Using X-ray tomography, researchers were able to image the entire mouse brain – roughly one cubic centimeter – at the resolution of a micron. It took roughly six hours to collect images, which is one of the fastest approaches for whole-brain imaging at this level of resolution.
“Why did we choose the mouse brain? Because it fits in the microscope,” Kasthuri said with a laugh. “But also, the mouse is the workhorse of neuroscience; they’re very useful for analyzing different experimental conditions in the brain.”

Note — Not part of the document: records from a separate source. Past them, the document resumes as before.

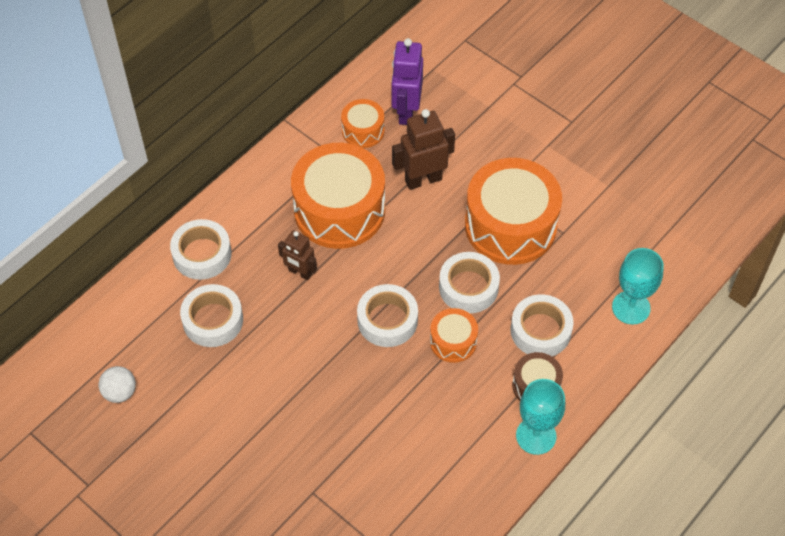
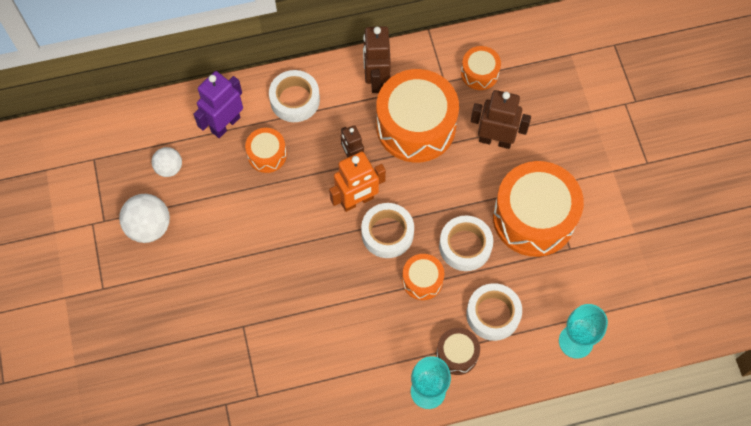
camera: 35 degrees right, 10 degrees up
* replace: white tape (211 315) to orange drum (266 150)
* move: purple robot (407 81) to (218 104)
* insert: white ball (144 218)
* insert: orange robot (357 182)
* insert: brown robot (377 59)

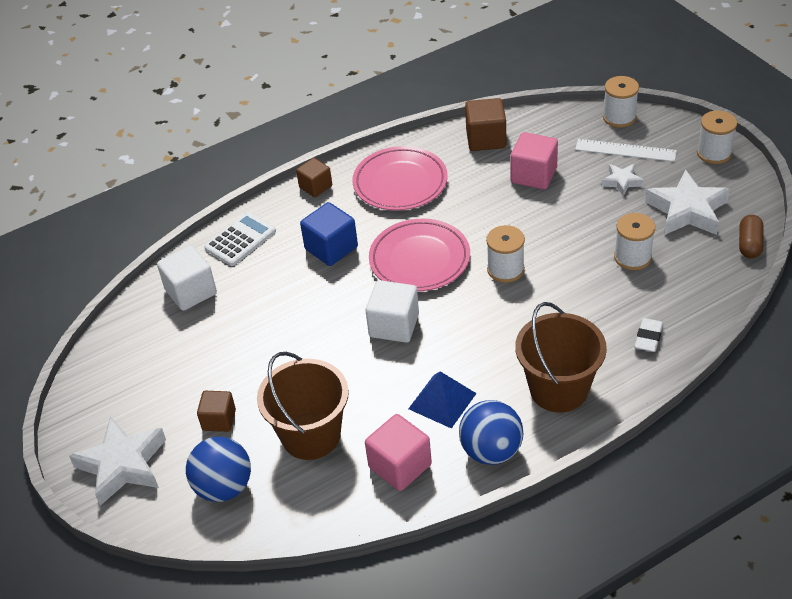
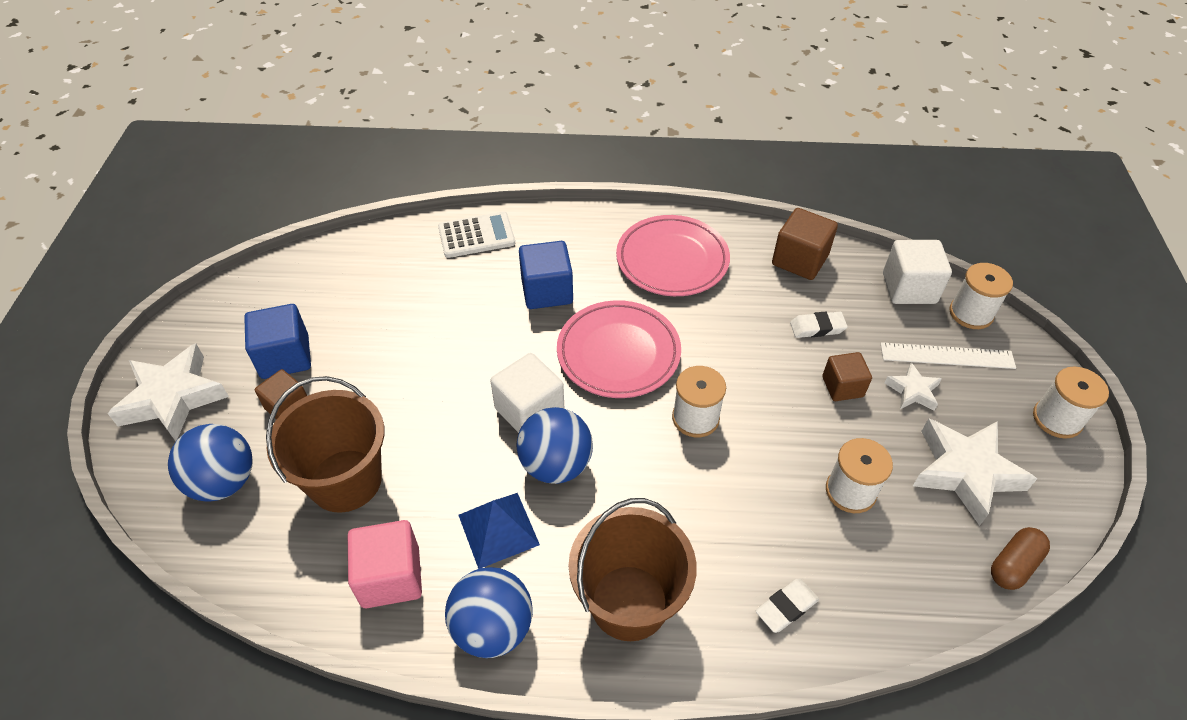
camera: 30 degrees right, 5 degrees up
* move: white cube (187 278) to (917 272)
* move: brown cube (314 177) to (847 376)
* replace: pink cube (534 160) to white eraser (819 325)
* rotate: white ruler (626 150) = (948 355) 45 degrees counterclockwise
* insert: blue cube (277 341)
* insert: blue ball (555 445)

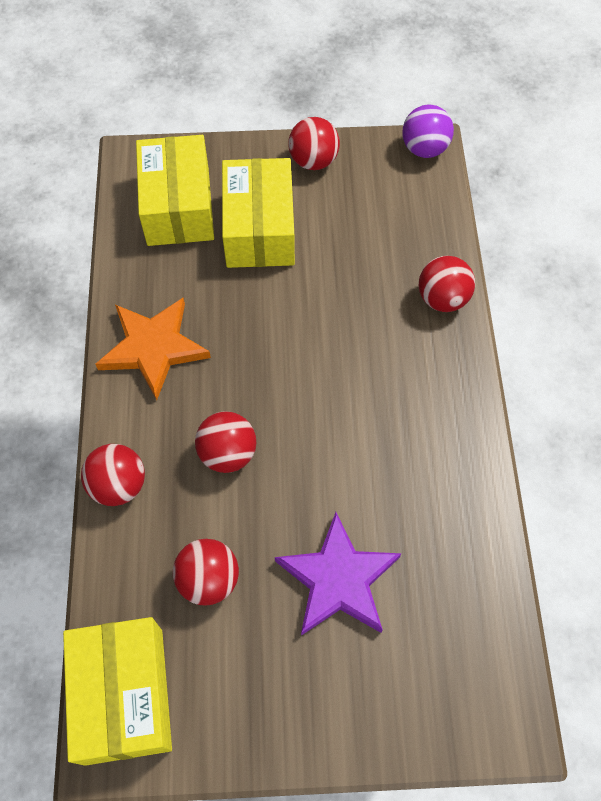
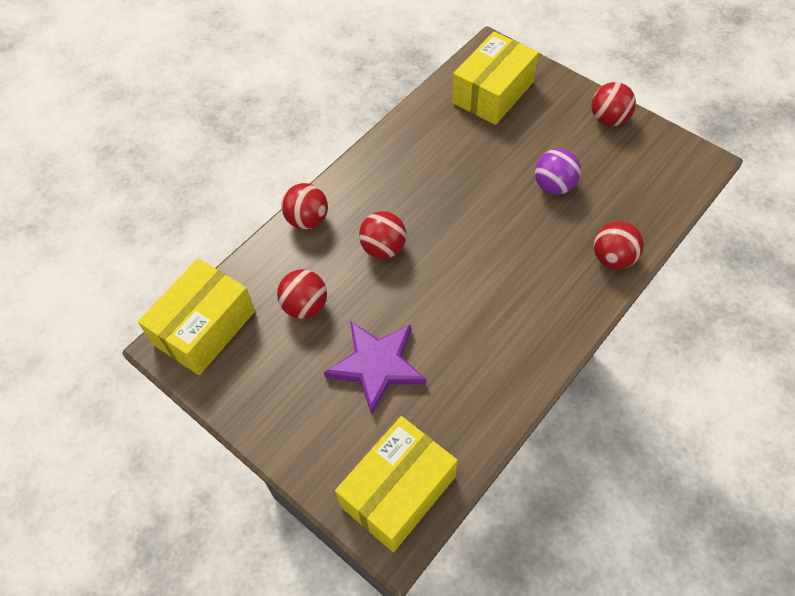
camera: 45 degrees right, 5 degrees down
* delete: orange star (153 349)
* move: yellow box (258 213) to (396 484)
* move: purple ball (428 131) to (558 172)

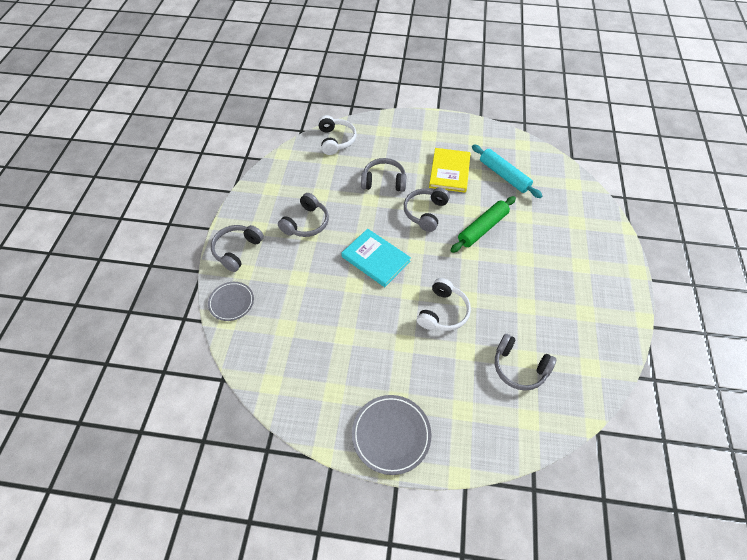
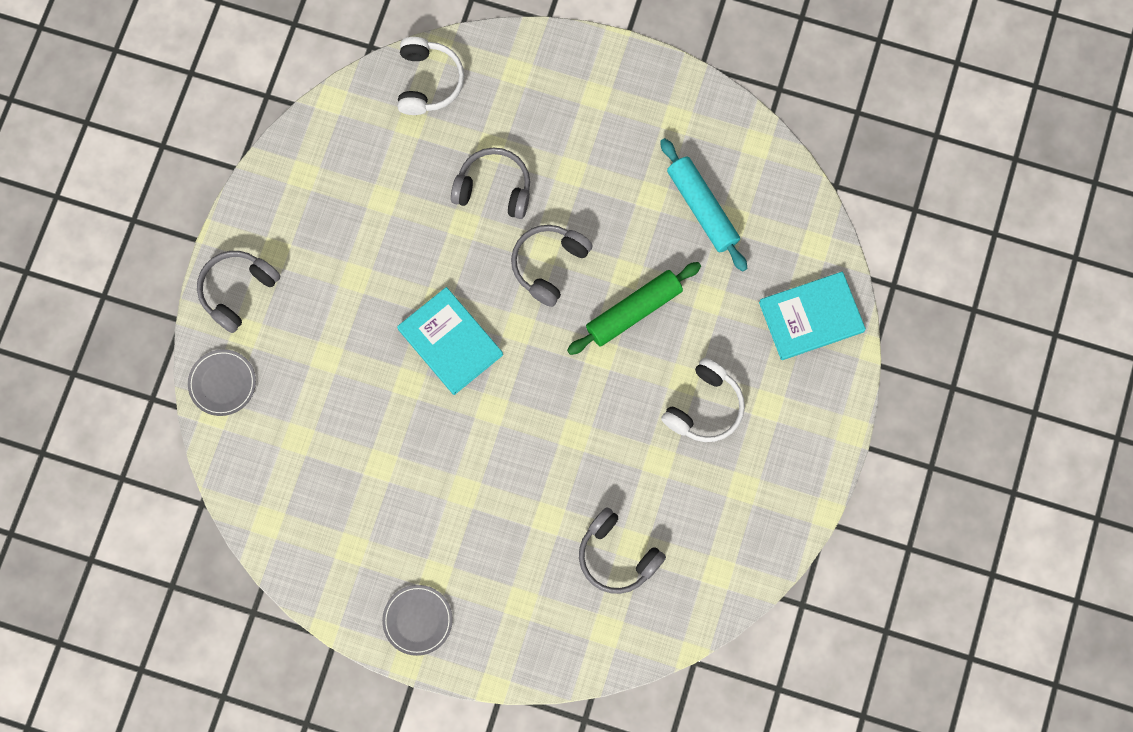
camera: 10 degrees right, 20 degrees up
* delete: grey headphones (303 215)
* resize: grey plate (391 435) = (417 620) x0.66
* move: white headphones (444 304) to (703 400)
* delete: yellow book (450 170)
* insert: turquoise book (812 315)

The X-ray data provides a bridge between MRI scans, which quickly image a whole brain at lower resolution, and electron microscopy, which reveals details of individual synapses, but generates an enormous amount of data.
“There have been a lot of imaging studies using MRI to look at the whole brain level and then try to validate those results using electron microscopy,” said first author Sean Foxley, assistant professor at UChicago. “It’s hard to say anything about the large volume of tissue you see with an MRI when you’re looking at an electron microscopy dataset, and the X-ray can bridge that gap.”
Researchers are using this technique to explore important questions in neuroscience, such as how Alzheimer’s disease develops.